**TASK BRIEF:** Only the number is wanted: how many lines of the listing below contain "logic"?

**STORED DATA:**
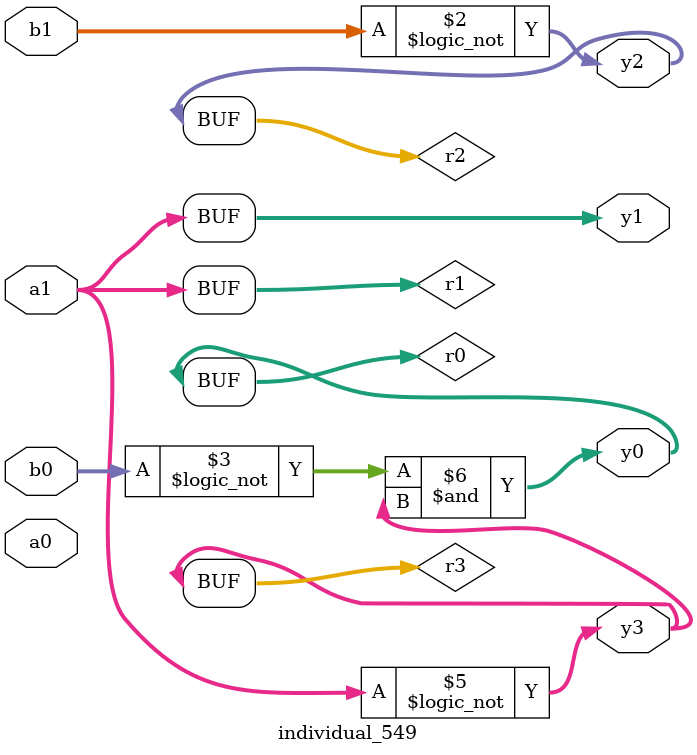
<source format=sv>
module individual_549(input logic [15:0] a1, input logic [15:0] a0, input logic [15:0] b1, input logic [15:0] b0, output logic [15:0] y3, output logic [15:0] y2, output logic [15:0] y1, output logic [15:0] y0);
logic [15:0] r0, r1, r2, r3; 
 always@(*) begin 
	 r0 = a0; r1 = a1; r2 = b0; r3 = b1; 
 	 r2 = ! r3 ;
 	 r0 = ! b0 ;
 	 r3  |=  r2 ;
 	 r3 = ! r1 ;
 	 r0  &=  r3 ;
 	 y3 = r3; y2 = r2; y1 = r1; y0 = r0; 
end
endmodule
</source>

**EXPECTED ANSWER:** 2